*What is needed*
According to the abstract on EGFP-transgenic mouse embryonic stem cells, into which part of the cochlea did the grafted cells survive in all injected mice?

*Document segment*
= = =
277 ESTABLISHMENT OF EMBRYONIC STEM CELL LINES DERIVED FROM A EGFP-TRANSGENIC MOUSE AND THEIR SURVIVAL IN THE COCHLEA OF C57BL/6 MICE

Abstract

Embryonic stem (ES) cells isolated from inner cell mass cells of blastocyst-stage embryos are capable of differentiating into various cell lineages. Transplantation of these cells may potentially be a treatment for many degenerative diseases. Such cell therapy has often been tested using allografts of ES cells in mice. However, it has been difficult to locate transplanted ES cells and to avoid the rejection of allogeneic ES cells by the host. The aims of this study were to establish ES cell lines ubiquitously expressing enhanced green fluorescent protein (EGFP) and to test survival of ES cells in allografts into the cochlea of inbred C57BL/6 mice. Nine hatched blastocysts collected from a C57BL/6-green mouse that ubiquitously expresses transgene EGFP were plated onto an inactivated STO feeder layer. Two putative ES-like colonies were obtained from the plated blastocysts, and repeated subculture of these colonies produced two cell lines expressing EGFP. The cell lines possessed typical characteristics of ES cells, including densely packed colonies of the cells with prominent nucleoli, a high nuclear-cytoplasmic ratio, and high alkaline phosphatase activity. In suspension culture, these cells formed simple and cystic embryoid bodies. Undifferentiated EGFP-transgenic ES cells (10⁶ cells per mouse) were injected into the cochlea of five C57BL/6 mice deafened by gentamycin treatment. Although no behavioral changes were noticed until four weeks after the transplantation, histological study revealed that grafted cells survived in the scala media of all injected mice. Incorporation of the cells expressing EGFP into the host was found along the auditory nerve fibers close to the organ of Corti. Such incorporation was also discovered in the area of the spiral ganglion neurons, cochlear sensory epithelia, and stria vascularis. Morphology and size of the cells varied depending on their sites of incorporation. The results from the present study demonstrate that, due to their survival in transplantation without allogeneic rejection as well as ubiquitous and stable expression of EGFP, ES cells from an EGFP-transgenic mouse may be a useful means of studying cell therapy.
= = =
*Source material*
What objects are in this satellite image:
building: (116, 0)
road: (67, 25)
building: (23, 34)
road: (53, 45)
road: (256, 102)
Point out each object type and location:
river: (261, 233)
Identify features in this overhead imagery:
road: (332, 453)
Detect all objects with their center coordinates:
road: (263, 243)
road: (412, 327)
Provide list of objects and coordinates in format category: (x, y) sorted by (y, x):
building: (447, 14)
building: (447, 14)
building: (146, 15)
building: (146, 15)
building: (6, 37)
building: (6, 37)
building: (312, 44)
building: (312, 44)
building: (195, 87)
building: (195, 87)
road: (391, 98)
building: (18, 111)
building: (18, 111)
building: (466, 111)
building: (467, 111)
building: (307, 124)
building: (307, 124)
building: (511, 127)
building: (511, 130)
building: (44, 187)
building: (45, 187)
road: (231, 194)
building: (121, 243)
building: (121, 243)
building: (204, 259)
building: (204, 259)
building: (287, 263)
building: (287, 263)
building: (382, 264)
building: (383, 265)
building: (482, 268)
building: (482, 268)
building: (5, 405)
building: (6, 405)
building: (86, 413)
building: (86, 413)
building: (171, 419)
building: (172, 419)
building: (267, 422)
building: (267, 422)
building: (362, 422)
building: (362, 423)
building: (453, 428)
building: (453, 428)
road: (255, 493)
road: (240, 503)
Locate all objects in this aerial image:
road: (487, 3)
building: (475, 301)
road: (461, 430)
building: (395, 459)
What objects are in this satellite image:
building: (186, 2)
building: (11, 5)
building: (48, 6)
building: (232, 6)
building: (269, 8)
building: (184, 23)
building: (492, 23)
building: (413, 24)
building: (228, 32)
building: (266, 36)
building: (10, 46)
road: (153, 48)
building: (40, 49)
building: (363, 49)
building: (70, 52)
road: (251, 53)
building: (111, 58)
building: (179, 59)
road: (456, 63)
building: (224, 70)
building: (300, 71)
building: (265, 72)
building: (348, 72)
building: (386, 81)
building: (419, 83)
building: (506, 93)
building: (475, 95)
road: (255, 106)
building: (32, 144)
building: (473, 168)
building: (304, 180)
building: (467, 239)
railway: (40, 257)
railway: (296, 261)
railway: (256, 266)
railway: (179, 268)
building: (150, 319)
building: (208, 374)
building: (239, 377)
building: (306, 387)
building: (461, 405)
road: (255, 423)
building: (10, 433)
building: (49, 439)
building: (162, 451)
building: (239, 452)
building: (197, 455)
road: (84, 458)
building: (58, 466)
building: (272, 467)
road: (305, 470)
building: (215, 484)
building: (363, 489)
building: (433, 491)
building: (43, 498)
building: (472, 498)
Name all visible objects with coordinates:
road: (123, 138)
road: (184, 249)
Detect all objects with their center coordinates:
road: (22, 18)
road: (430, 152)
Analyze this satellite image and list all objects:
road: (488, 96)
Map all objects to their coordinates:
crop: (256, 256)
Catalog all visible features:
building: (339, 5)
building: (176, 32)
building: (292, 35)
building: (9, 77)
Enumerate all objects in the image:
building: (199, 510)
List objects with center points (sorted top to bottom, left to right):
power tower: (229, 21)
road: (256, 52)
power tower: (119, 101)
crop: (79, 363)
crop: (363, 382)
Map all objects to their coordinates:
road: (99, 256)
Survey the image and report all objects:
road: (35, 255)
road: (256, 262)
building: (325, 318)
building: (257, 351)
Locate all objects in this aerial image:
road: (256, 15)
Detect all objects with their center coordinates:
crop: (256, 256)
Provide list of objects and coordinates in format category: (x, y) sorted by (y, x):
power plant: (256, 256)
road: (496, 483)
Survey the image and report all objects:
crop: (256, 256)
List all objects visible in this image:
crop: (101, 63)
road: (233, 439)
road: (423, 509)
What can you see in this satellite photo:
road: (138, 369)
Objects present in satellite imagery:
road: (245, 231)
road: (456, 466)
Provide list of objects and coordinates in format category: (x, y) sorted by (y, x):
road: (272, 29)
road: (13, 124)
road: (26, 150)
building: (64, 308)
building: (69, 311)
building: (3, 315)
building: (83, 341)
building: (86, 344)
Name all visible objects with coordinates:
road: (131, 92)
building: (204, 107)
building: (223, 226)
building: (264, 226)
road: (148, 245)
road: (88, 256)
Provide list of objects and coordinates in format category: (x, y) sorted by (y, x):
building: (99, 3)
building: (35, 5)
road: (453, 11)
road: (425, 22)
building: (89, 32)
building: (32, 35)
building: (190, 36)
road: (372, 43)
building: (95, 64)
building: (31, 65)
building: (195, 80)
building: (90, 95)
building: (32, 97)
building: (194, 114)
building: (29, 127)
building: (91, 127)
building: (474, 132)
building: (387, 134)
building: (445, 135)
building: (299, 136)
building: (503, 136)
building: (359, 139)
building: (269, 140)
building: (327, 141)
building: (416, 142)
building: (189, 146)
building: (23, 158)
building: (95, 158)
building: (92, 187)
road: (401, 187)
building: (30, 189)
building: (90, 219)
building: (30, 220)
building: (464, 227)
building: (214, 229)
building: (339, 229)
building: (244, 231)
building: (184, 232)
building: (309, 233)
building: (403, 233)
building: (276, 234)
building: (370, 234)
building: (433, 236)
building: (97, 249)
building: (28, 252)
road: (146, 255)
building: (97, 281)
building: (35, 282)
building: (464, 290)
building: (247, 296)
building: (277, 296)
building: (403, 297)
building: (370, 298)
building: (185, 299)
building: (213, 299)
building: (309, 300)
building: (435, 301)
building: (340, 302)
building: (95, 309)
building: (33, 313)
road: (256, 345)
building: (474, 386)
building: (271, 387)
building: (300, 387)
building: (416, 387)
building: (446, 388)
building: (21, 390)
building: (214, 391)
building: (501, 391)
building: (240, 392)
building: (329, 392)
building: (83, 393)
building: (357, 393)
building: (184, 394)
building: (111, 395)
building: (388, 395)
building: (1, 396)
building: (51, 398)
= = =
*Solution to this problem*
The scala media.